(Camera calibration parameters)

* * * * * * *

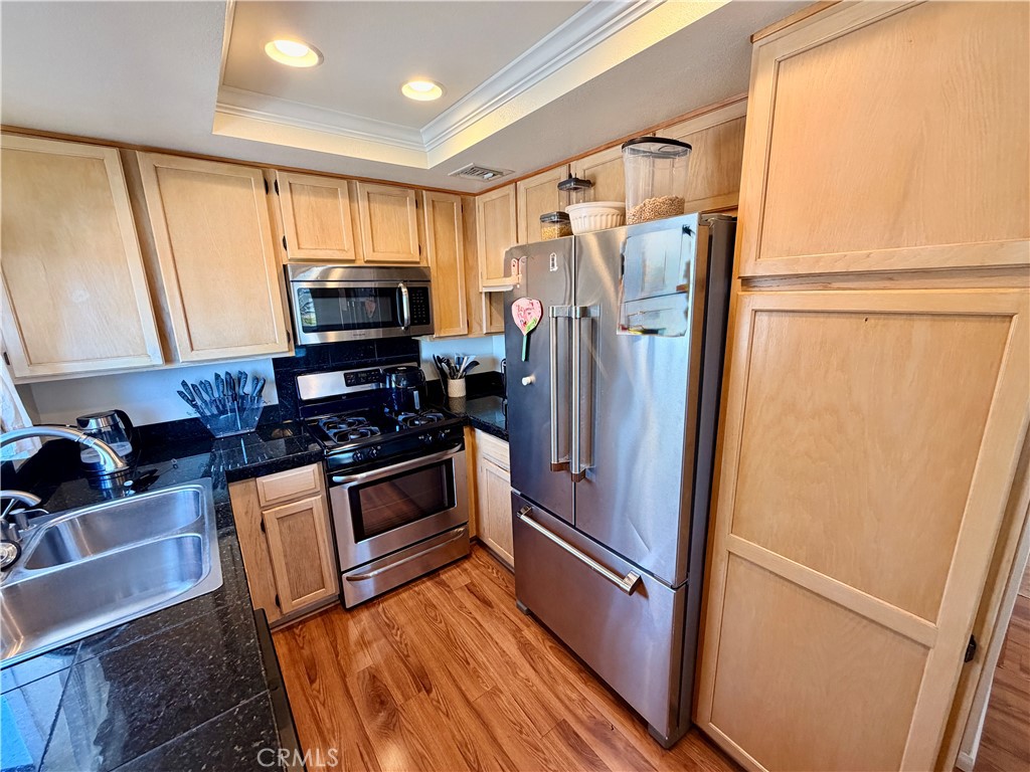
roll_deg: +1.4
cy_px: 386
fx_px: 417
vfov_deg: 85.7
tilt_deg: -13.2
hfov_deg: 102.1
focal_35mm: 14
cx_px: 515
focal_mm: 2.22
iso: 250
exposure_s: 1/120
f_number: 2.2
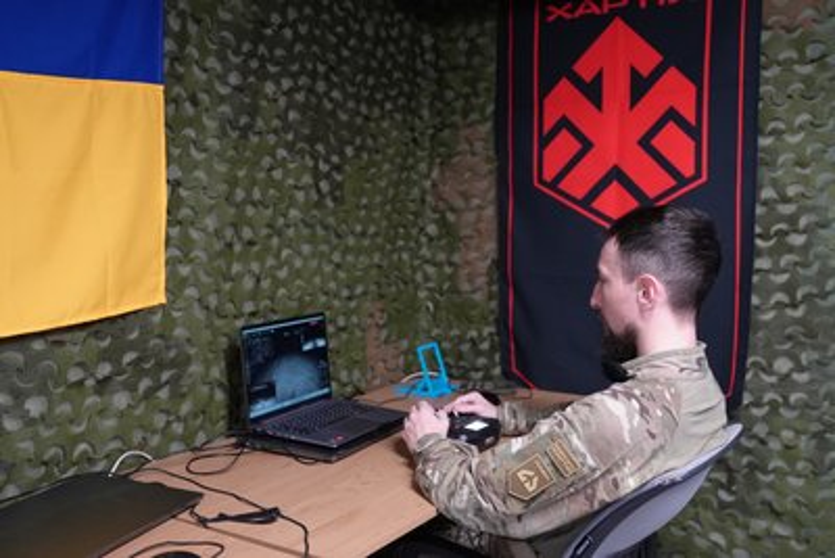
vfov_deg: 38.9
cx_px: 418
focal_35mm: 34
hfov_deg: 55.8
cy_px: 279
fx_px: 789
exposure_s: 1/160
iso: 5000
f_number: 4
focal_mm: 34
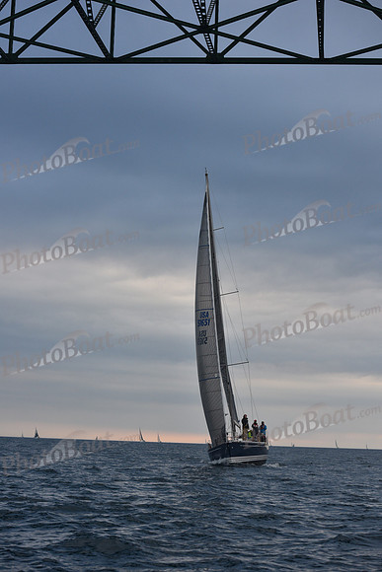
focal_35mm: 70
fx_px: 1113
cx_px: 191
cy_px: 286
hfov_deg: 19.5
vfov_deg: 28.8
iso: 400
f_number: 5.6
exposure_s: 1/640
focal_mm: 70
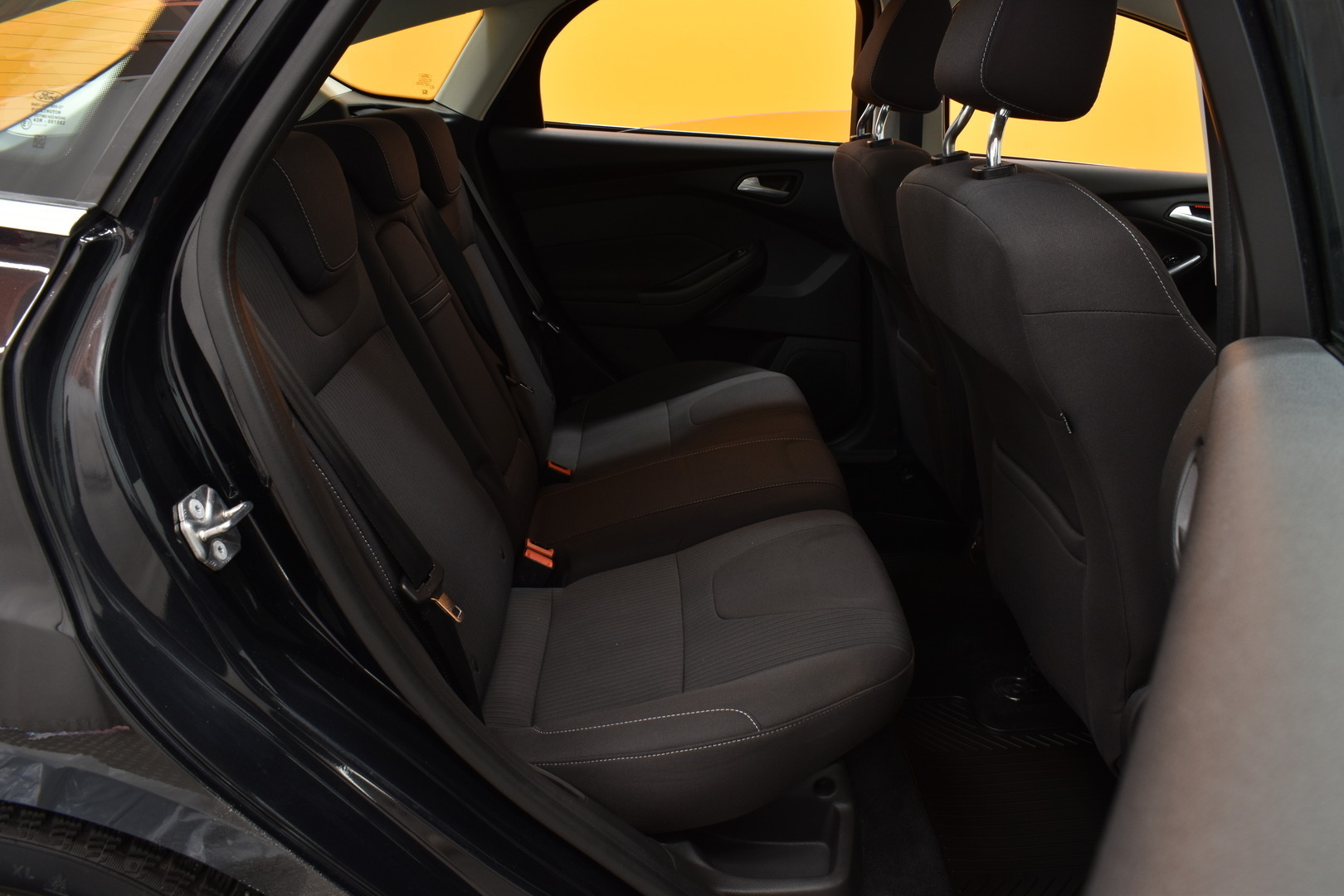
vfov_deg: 47.9
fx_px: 1008
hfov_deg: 67.4
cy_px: 448
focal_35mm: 27
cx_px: 672
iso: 320
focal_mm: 18
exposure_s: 1/5
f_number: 8
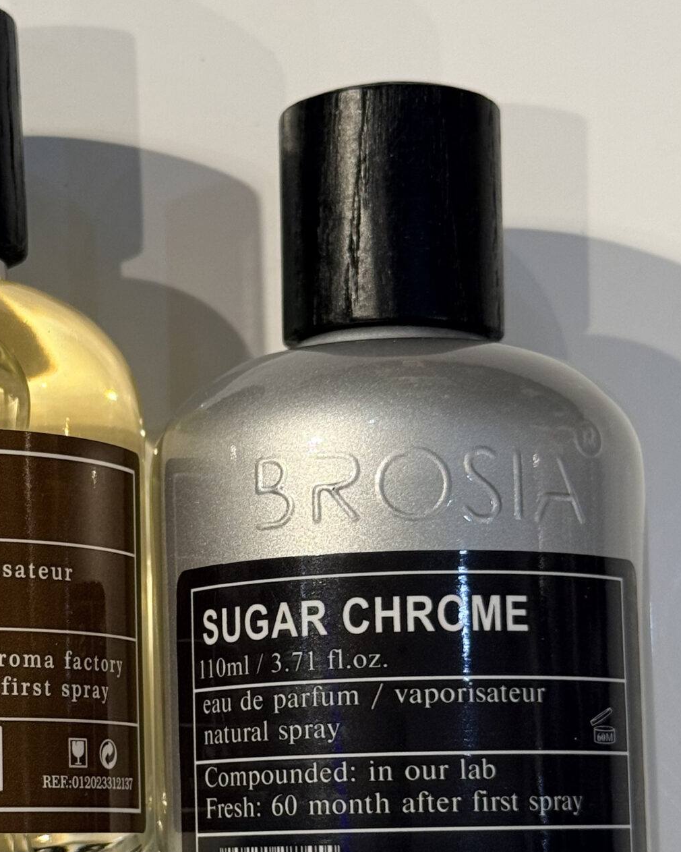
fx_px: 2394
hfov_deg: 16.1
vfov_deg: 20.1
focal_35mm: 95
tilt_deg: -82.1
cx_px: 177
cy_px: 581
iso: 64
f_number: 1.78
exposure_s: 1/50
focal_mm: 6.76
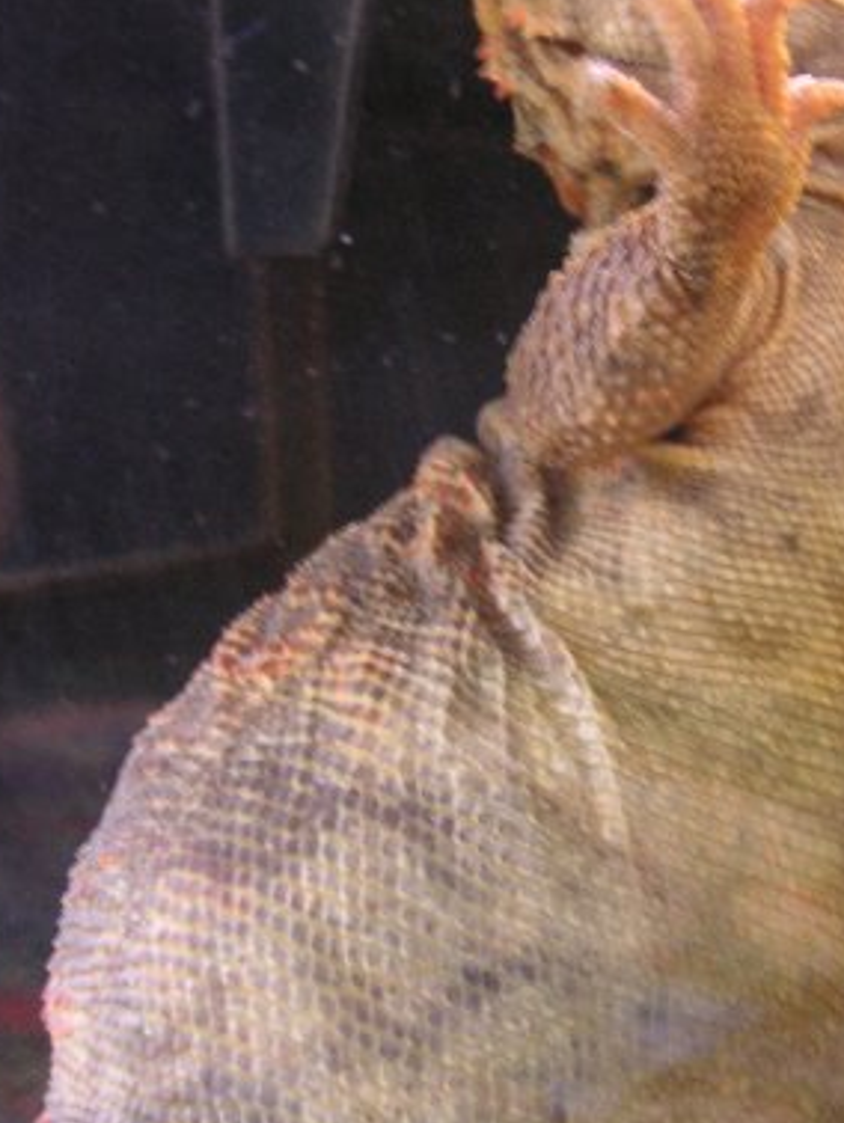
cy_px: 654
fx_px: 3020
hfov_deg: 15.9
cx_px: 609
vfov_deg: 21.1
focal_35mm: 93
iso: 100
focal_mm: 7.3
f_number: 3.1
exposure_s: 1/6
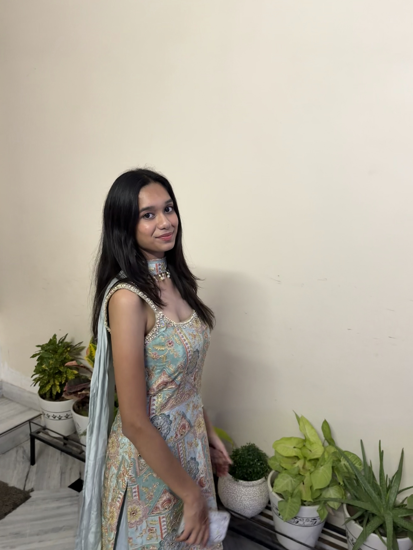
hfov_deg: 56.8
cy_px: 275
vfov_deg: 71.6
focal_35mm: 24
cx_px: 206
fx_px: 382
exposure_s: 1/50
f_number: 1.78
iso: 320
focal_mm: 6.76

* * * * * * *

Task to carry out:
All of the lines above should be printed exactly, minus the pictures.

Output for this task:
roll_deg: +1.4
cy_px: 386
fx_px: 417
vfov_deg: 85.7
tilt_deg: -13.2
hfov_deg: 102.1
focal_35mm: 14
cx_px: 515
focal_mm: 2.22
iso: 250
exposure_s: 1/120
f_number: 2.2
vfov_deg: 38.9
cx_px: 418
focal_35mm: 34
hfov_deg: 55.8
cy_px: 279
fx_px: 789
exposure_s: 1/160
iso: 5000
f_number: 4
focal_mm: 34
focal_35mm: 70
fx_px: 1113
cx_px: 191
cy_px: 286
hfov_deg: 19.5
vfov_deg: 28.8
iso: 400
f_number: 5.6
exposure_s: 1/640
focal_mm: 70
vfov_deg: 47.9
fx_px: 1008
hfov_deg: 67.4
cy_px: 448
focal_35mm: 27
cx_px: 672
iso: 320
focal_mm: 18
exposure_s: 1/5
f_number: 8
fx_px: 2394
hfov_deg: 16.1
vfov_deg: 20.1
focal_35mm: 95
tilt_deg: -82.1
cx_px: 177
cy_px: 581
iso: 64
f_number: 1.78
exposure_s: 1/50
focal_mm: 6.76
cy_px: 654
fx_px: 3020
hfov_deg: 15.9
cx_px: 609
vfov_deg: 21.1
focal_35mm: 93
iso: 100
focal_mm: 7.3
f_number: 3.1
exposure_s: 1/6
hfov_deg: 56.8
cy_px: 275
vfov_deg: 71.6
focal_35mm: 24
cx_px: 206
fx_px: 382
exposure_s: 1/50
f_number: 1.78
iso: 320
focal_mm: 6.76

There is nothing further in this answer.